With his new mixtape Feed The Streets II dropping during a busy weekend for rap, this is your official notice: Do not overlook Roddy Ricch. The 20-year-old rapper from Compton is a fresh face on the scene, but he’s already garnered high profile co-signs from fellow Los Angeles stars like Nipsey Hussle and Vince Staples, making him one to watch in the approaching new year.
Of course, it isn’t just local acts giving him the stamp; Roddy was gifted a Dreamchasers chain by Meek Mill back stage at Power House 2018, leading to rumors that the young rapper had been coronated as the newest member of Meek’s own label. His meteoric rise has been propelled by two things: A catchy, revealing flow that brings to mind fellow emotive west coast heartstring puller 03 Greedo, and a gift for selecting stunningly captivating beats to showcase it over from the likes of BeezoBeats, CashMoneyAP, Cassius Jay, KBeazy (along with Tarentino of 808 Mafia), London On Da Track, Rex Kudo, and Scott Storch.

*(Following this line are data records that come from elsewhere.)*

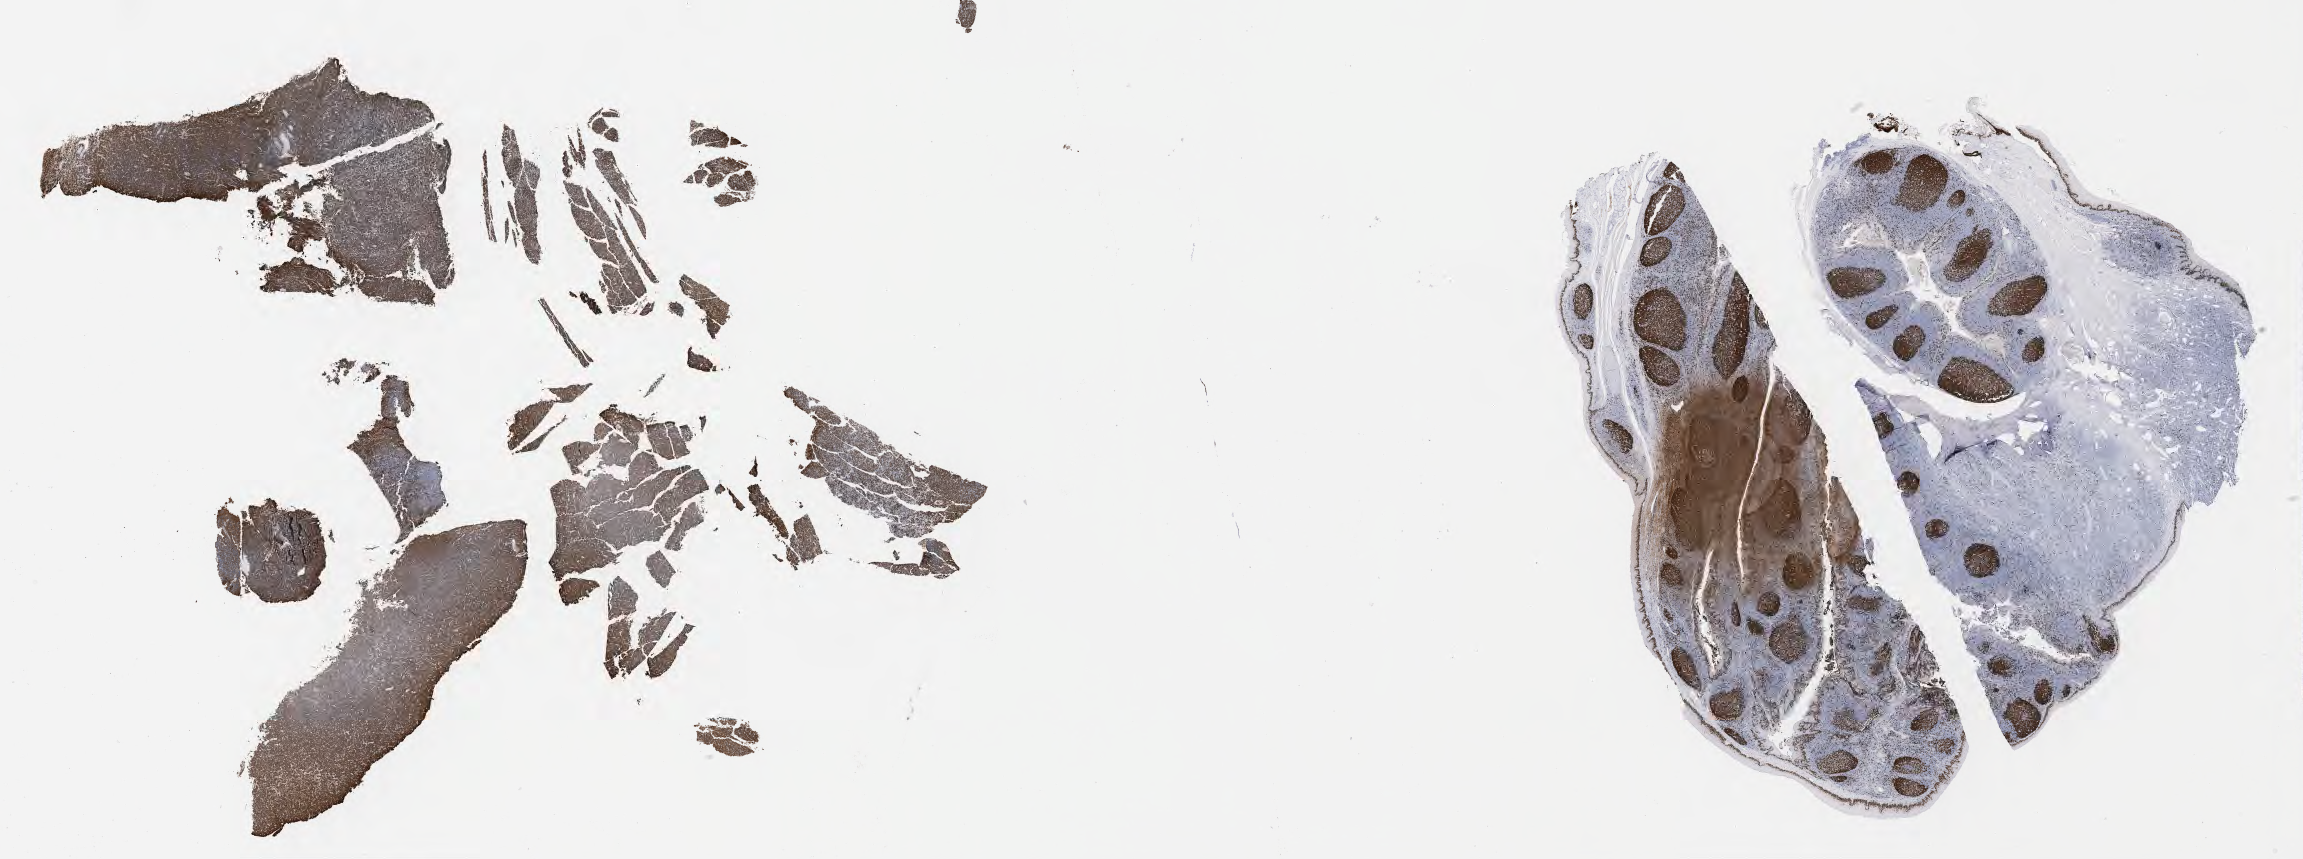
IHC for Ki-67, whole-slide image, low-resolution overview of the scanned area, about 37.2 x 13.9 mm. Tumor tissue. Male, age 9 years at initial diagnosis.
Histologic diagnosis: Burkitt lymphoma, NOS.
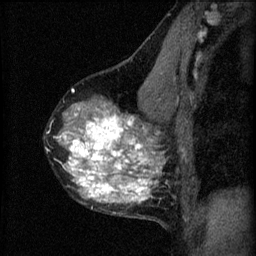
Breast MRI (dynamic contrast-enhanced), one sagittal slice; 3 images stored at this slice position (order not interpretable as contrast timing); 1.5 T; TE 4.2 ms, TR 8.2 ms; 2 mm slice thickness; 256 × 256 image matrix, field of view 180 × 180 mm. Female patient, age 40 years.
Structures marked on this image (semi-automatic segmentation, software-assisted and operator-edited):
- analysis volume of interest (the breast-tissue region the enhancement analysis was run in; not a lesion): box from (x=44, y=76) to (x=179, y=219) px
- tumour enhancement mask (voxels above the 70 % enhancement threshold inside the analysis volume of interest): (x=56, y=114)–(x=165, y=203)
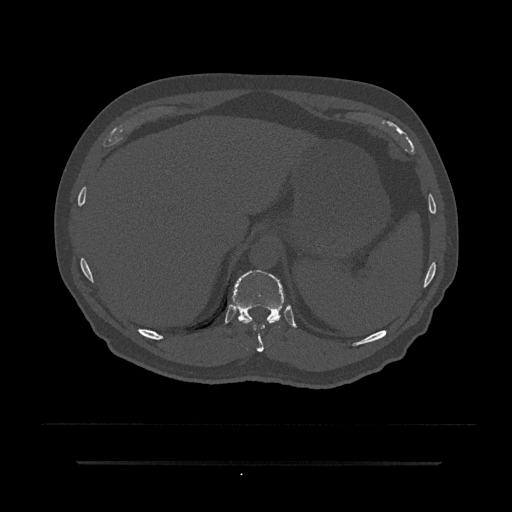
CT including the spine, one axial slice. Position 293 of 797 along the scan axis. Reconstruction kernel Br40s/3. 120 kVp. Bone window (W 1800 / L 400 HU). 0.5 mm slice thickness. 512 × 512 image matrix, field of view 464 × 464 mm. Male patient, age 59 years. Case-level facts recorded for this patient, not image findings: primary cancer: bile ducts; vertebrae with lytic lesions (as recorded): T10.
Annotated regions visible in this slice (semi-automatic segmentation, software-assisted and operator-edited):
- T10 vertebra: bounding box [x1, y1, x2, y2] px = [233, 288, 279, 352]
- T11 vertebra: [232, 270, 287, 323]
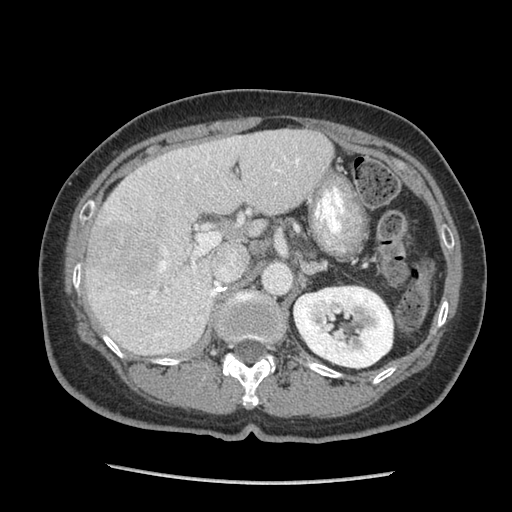
Contrast-enhanced abdominal CT (liver protocol), one axial slice. Position 48 of 105 along the scan axis. 140 kVp. Soft-tissue window (W 400 / L 40 HU). 512 × 512 image matrix, field of view 340 × 340 mm. Case-level facts recorded for this patient, not image findings: diagnosis: hepatocellular carcinoma (patient treated with transarterial chemoembolisation; whether this scan precedes or follows treatment is not stated here); TNM stage (as recorded): Stage-I; Child-Pugh class: A; tumour nodularity: uninodular; tumour size: 11.1 cm.
Outlined on this slice (semi-automatically segmented with operator editing):
- liver parenchyma outside the tumour (the mass and vessels are separate outlines, so this box may not span the whole liver): bounding box (x1, y1, x2, y2) in pixels: (86, 128, 332, 354)
- mass: (89, 212, 161, 281)
- portal vein: (130, 140, 300, 337)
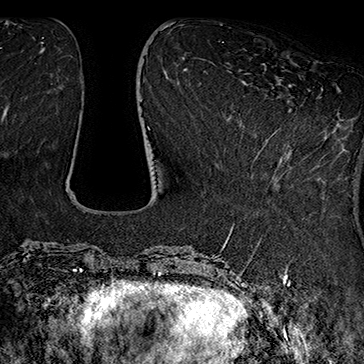
Breast MRI (dynamic contrast-enhanced), one axial slice. Position 58 of 160 along the scan axis. Cropped to one breast. Dynamic contrast-enhanced series, time point 2 of 7 at this slice position (early post-contrast). 1.5 T. TE 2.8 ms, TR 5.4 ms. 1 mm slice thickness. 364 × 364 image matrix. Female patient.
Outlined on this slice (semi-automatic segmentation, software-assisted and operator-edited):
- enhancing-tissue mask used for the functional tumour volume (all voxels passing the contrast-enhancement thresholds inside the analysis volume; usually the tumour): box from (x=260, y=87) to (x=323, y=175) px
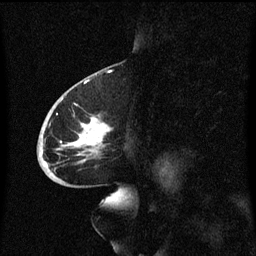
Breast MRI (dynamic contrast-enhanced), one sagittal slice; slice 34 of 60 in the series (ordered by position); dynamic contrast-enhanced series, image 2 of 3 at this slice position (ordered by acquisition); 1.5 T; TE 4.2 ms, TR 8.4 ms; 2 mm slice thickness; 256 × 256 image matrix. Patient: female, 68 years. From the clinical record (not read from this slice): setting: breast cancer imaged before/during neoadjuvant chemotherapy; receptor status: triple-negative.
Structures marked on this image (semi-automatic segmentation, software-assisted and operator-edited):
- analysis volume of interest (the breast-tissue region the enhancement analysis was run in; not a lesion): bounding box [x1, y1, x2, y2] px = [38, 94, 114, 173]
- tumour enhancement mask (voxels above the 70 % enhancement threshold inside the analysis volume of interest): [44, 118, 111, 169]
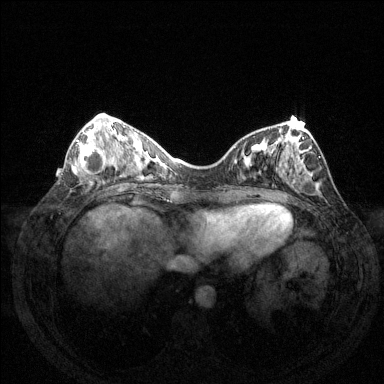
Breast MRI (dynamic contrast-enhanced), one axial slice. Slice 51 of 144 in the series (ordered by position). Dynamic contrast-enhanced series, time point 2 of 6 at this slice position (early post-contrast). 1.5 T. TE 1.6 ms, TR 4.6 ms. 1.2 mm slice thickness. 384 × 384 image matrix, field of view 350 × 350 mm. Female patient.
Structures marked on this image (semi-automatic segmentation, software-assisted and operator-edited):
- enhancing-tissue mask used for the functional tumour volume (all voxels passing the contrast-enhancement thresholds inside the analysis volume; usually the tumour): bounding box <76,132,114,177> (left, top, right, bottom; pixels)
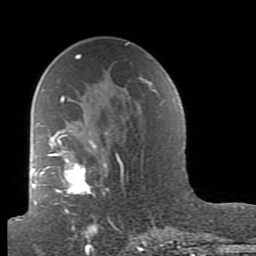
Breast MRI (dynamic contrast-enhanced), one axial slice. Cropped to one breast. Dynamic contrast-enhanced series, time point 2 of 7 at this slice position (early post-contrast). 1.5 T. TE 2.6 ms, TR 5.9 ms. 2 mm slice thickness. 256 × 256 image matrix, field of view 160 × 160 mm. Female patient.
Outlined on this slice (semi-automatic segmentation, software-assisted and operator-edited):
- enhancing-tissue mask used for the functional tumour volume (all voxels passing the contrast-enhancement thresholds inside the analysis volume; usually the tumour): bounding box (x1, y1, x2, y2) in pixels: (40, 95, 164, 239)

While songs like “F*cc It Up,” “Chase The Bag,” and “Die Young” became his calling cards with their raw visuals, half-crooned combination of tortured reflection and triumphant flexing, and evocative production, the surefire indicator of his coming explosion in success came courtesy of hip-hop ukulele player Einer Bankz, who previewed Feed The Streets II single “Every Season” on his Instagram in late September. The post currently sits at just under three quarters of a million plays, the most of any of his videos in the past months, which even include established stars like Amine (301,000 views), Kyle (331,000 views), Kodak Black (610,000 views). Chance The Rapper’s video with Bankz only has 521,000 views. Roddy is certified star already and the song wasn’t even out yet.
Now that it is, though, it’s easy to see why. Beezo and Cassius provide a strangely melancholy trap loop out of a folksy, acoustic guitar and pummeling drums, while Roddy flips a topsy-turvy flow that easily slips in and out of hyperspeed as he alternates between Crip life-prompted paranoia (“Back at the trap I was ducking them people”) and swaggering braggadocio (“All of my diamonds gone buss out the meter / I’m dripping water n—a, Aquafina”). It’s not just the words; it’s the way he says them, with an easy confidence that belies both his young age and status in the game and the tightly-constructed complexity of his bars. If Atlanta’s Gunna is the polished, mainstream-ready takedown of Young Thug, Roddy is the same for 03 Greedo.